## What is expected
Update the commentary on homebuying costs: rewrite the passage between "Research Fellow, Grover" and "creating systemic risk.", inclusive, putting "loan charges" in place of "mortgage fees".

Why Are We Raising Homebuying Costs for Responsible Borrowers?

COMMENTARY Markets and Finance

Why Are We Raising Homebuying Costs for Responsible Borrowers?

May 1, 2023 3 min read
COMMENTARY BY
EJ Antoni

Research Fellow, Grover M. Hermann Center

EJ Antoni is a Research Fellow in The Heritage Foundation’s Grover M. Hermann Center for the Federal Budget.
If you think homeownership is unaffordable now, even with a good credit score, hang on. It’s about to get worse. livephotos / Getty Images

Key Takeaways

In an era of record-high home prices and rising interest rates, the Biden administration just imposed higher mortgage fees on borrowers with good credit.

Unfortunately, these new LLPAs are penalizing responsible behavior while potentially creating systemic risk.

The unconstitutionality of this rule will hopefully be brought before a court so that this unnecessary cost on responsible Americans can be reversed.

## Available data

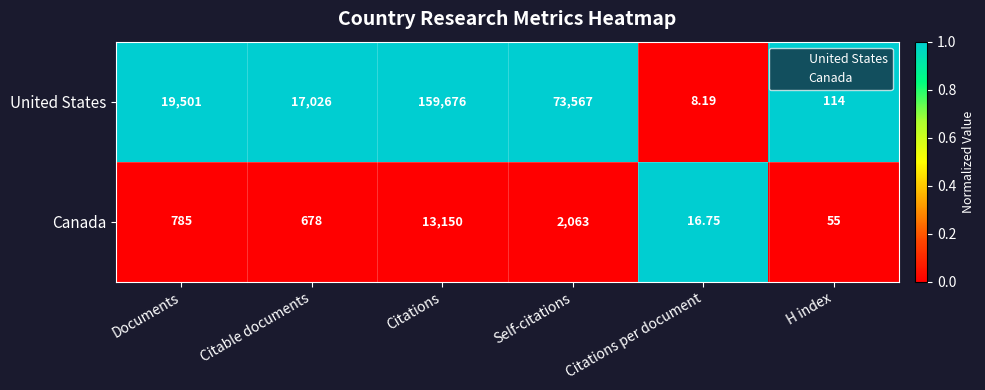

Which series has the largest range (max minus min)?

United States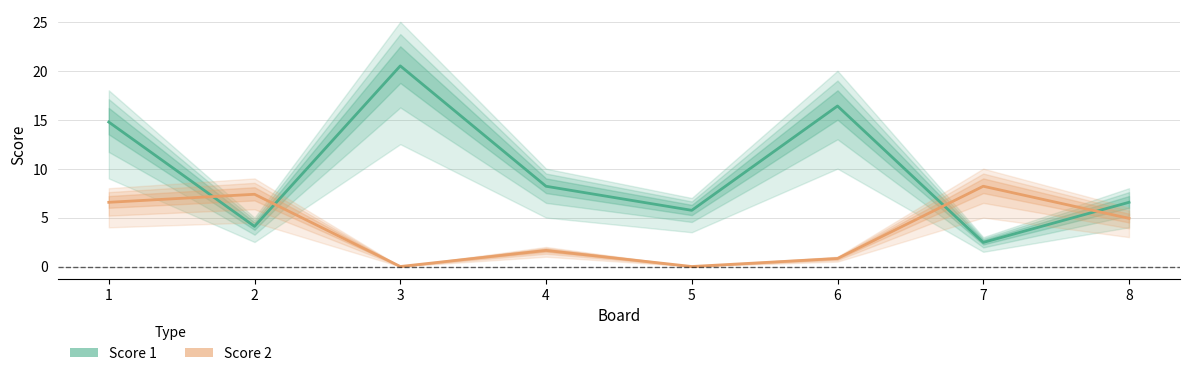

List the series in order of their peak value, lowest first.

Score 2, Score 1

---

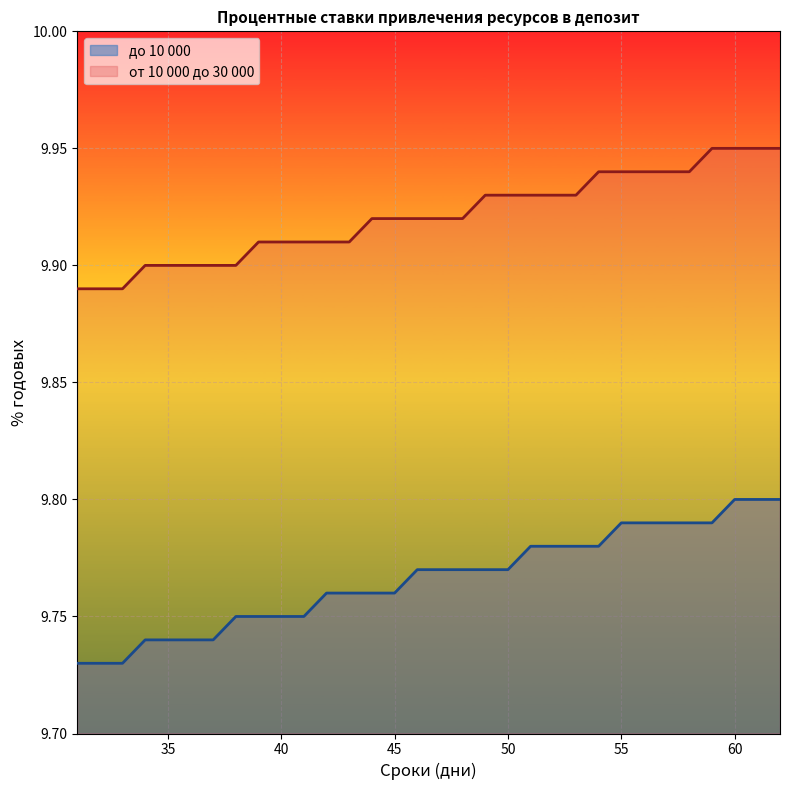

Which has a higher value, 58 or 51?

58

## Answer section
Research Fellow, Grover M. Hermann Center

EJ Antoni is a Research Fellow in The Heritage Foundation’s Grover M. Hermann Center for the Federal Budget.
If you think homeownership is unaffordable now, even with a good credit score, hang on. It’s about to get worse. livephotos / Getty Images

Key Takeaways

In an era of record-high home prices and rising interest rates, the Biden administration just imposed higher loan charges on borrowers with good credit.

Unfortunately, these new LLPAs are penalizing responsible behavior while potentially creating systemic risk.